All across campus, students’ faces are hidden behind computer screens, stacks of note cards and textbooks. The halls seem to be a little quieter than in weeks previous.

For many students, finals week is not only a reason to stress but to celebrate.

Weber State University student Mike Jenkins is getting his associate degree this semester. Jenkins said he tries to put finals in the perspective of “it’s almost over.”

Mark Ashby is a WSU freshman working on generals. He said he’s not too worried about finals this semester. Ashby said he is planning on celebrating the end of finals week by selling his textbooks and using the money to buy a new subwoofer for his car.

A WSU sophomore by the name of Raul Sanchez said he usually goes out to eat with his friends to celebrate the end of the semester. Sanchez is majoring in elementary education. He said he wants to teach third grade.

In regards to finals, Sanchez said, “I’m not really too worried. I’m just kinda taking it as it comes to me, and I don’t really sit down and study too hard. I don’t stress over it.”

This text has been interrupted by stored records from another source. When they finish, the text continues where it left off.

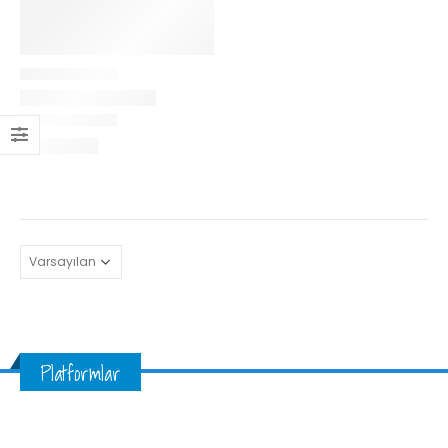
Platformlar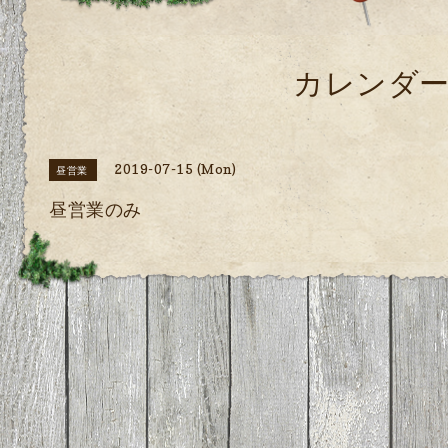
カレンダ
2019-07-15 (Mon)
昼営業
昼営業のみ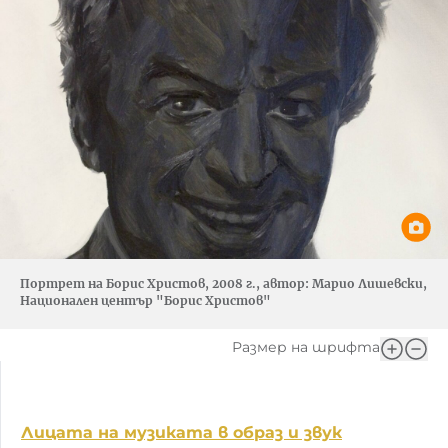
Портрет на Борис Христов, 2008 г., автор: Марио Лишевски,
Национален център "Борис Христов"
Размер на шрифта
Лицата на музиката в образ и звук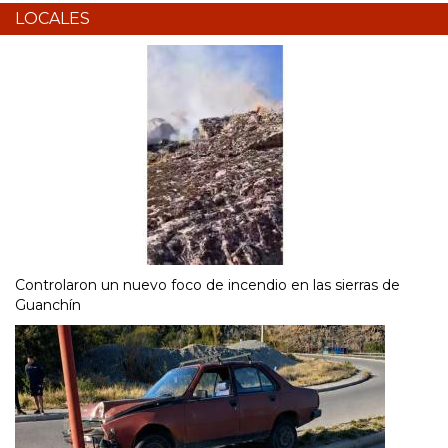
LOCALES
Controlaron un nuevo foco de incendio en las sierras de
Guanchín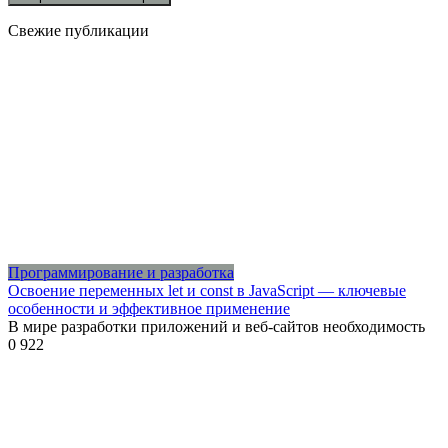
Свежие публикации
Программирование и разработка
Освоение переменных let и const в JavaScript — ключевые
особенности и эффективное применение
В мире разработки приложений и веб-сайтов необходимость
0
922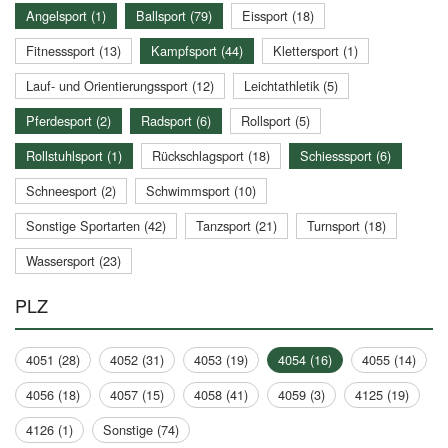
Angelsport (1)
Ballsport (79)
Eissport (18)
Fitnesssport (13)
Kampfsport (44)
Klettersport (1)
Lauf- und Orientierungssport (12)
Leichtathletik (5)
Pferdesport (2)
Radsport (6)
Rollsport (5)
Rollstuhlsport (1)
Rückschlagsport (18)
Schiesssport (6)
Schneesport (2)
Schwimmsport (10)
Sonstige Sportarten (42)
Tanzsport (21)
Turnsport (18)
Wassersport (23)
PLZ
4051 (28)
4052 (31)
4053 (19)
4054 (16)
4055 (14)
4056 (18)
4057 (15)
4058 (41)
4059 (3)
4125 (19)
4126 (1)
Sonstige (74)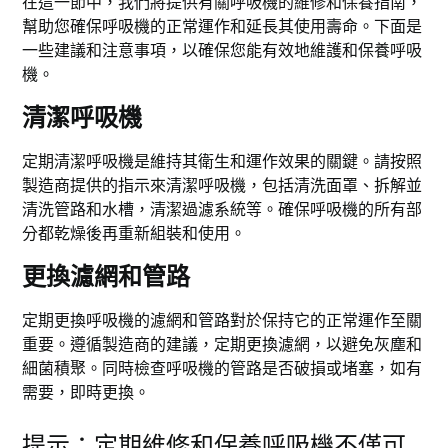
在這一節中，我們將提供有關呼吸機的維修和保養指南，
幫助您確保呼吸機的正常運作和延長其使用壽命。下面是
一些建議和注意事項，以確保您能有效地維護和保養呼吸
機。
清潔呼吸機
定期清潔呼吸機是維持其衛生和運作效果的關鍵。請按照
製造商提供的指示來清潔呼吸機，包括清洗面罩、拆解並
清洗管路和水槽，清潔過濾系統等。確保呼吸機的所有部
分都乾燥後再重新組裝和使用。
更換濾網和管路
定期更換呼吸機的濾網和管路對於保持它的正常運作至關
重要。遵循製造商的建議，定期更換濾網，以避免灰塵和
細菌積聚。同時檢查呼吸機的管路是否破損或堵塞，如有
需要，即時更換。
提示：定期維修和保養呼吸機不僅可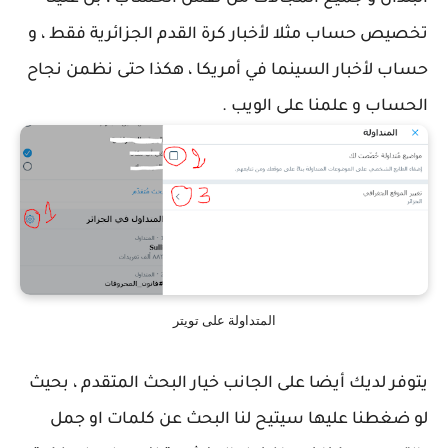
تخصيص حساب مثلا لأخبار كرة القدم الجزائرية فقط ، و
حساب لأخبار السينما في أمريكا ، هكذا حتى نظمن نجاح
الحساب و علمنا على الويب .
المتداولة على تويتر
يتوفر لديك أيضا على الجانب خيار البحث المتقدم ، بحيث
لو ضغطنا عليها سيتيح لنا البحث عن كلمات او جمل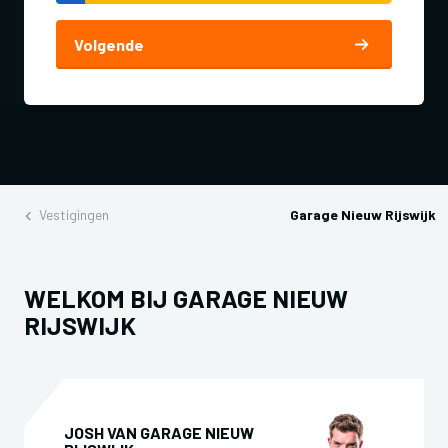
Volgende
Vestigingen
Garage Nieuw Rijswijk
WELKOM BIJ GARAGE NIEUW
RIJSWIJK
JOSH VAN GARAGE NIEUW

When Sanchez was asked how he prepares for finals, he said, “I study like I would for any other exam.”

A graduating senior named Sami Postma will be receiving her bachelor’s degree in English with a creative writing emphasis and a technical writing minor.

“I’m very grateful that I’m graduating. I’ve worked really hard for this,” Postma said.

Postma said she will probably celebrate by going out to dinner with her family. She also said she and her roommate are planning a party with friends to celebrate.

“Since I’ve moved out with my roommate, me and her try to at least go out to dinner after the semester’s over just to say, ‘We survived!'” Postma said.

Postma earned her degree in three years at WSU. She had one semester of 15 credits, but her other semesters had at least 18 credits. Her last semester was 20 credit hours.

Postma has also been working two part-time jobs.

She said she is a self- motivated person. She decided in high school she wanted to graduate in three years. She said she really wanted to say she got her bachelor’s degree at the age of 20.

“I loved school. Now that I’m in my last semester, I’m looking around at all of these amazing opportunities that are still here and going, ‘Why am I graduating?'” Postma said.

Postma said she didn’t realize all the opportunities that were available for students until this last year. She said she would advise students to check out the Office of Undergraduate Research.

Because of the Office of Undergraduate Research, Postma was able to go to San Francisco for a writing conference. She presented a novel she’s working on and said she now has four agents that want her to send her story to them when she finishes it.

Postma said she will walk at graduation.

“I worked for this. I deserve that recognition,” Postma said.

She said a lot of people see walking at graduation as tedious, but to her, it’s an opportunity to get recognized for all the work she’s done.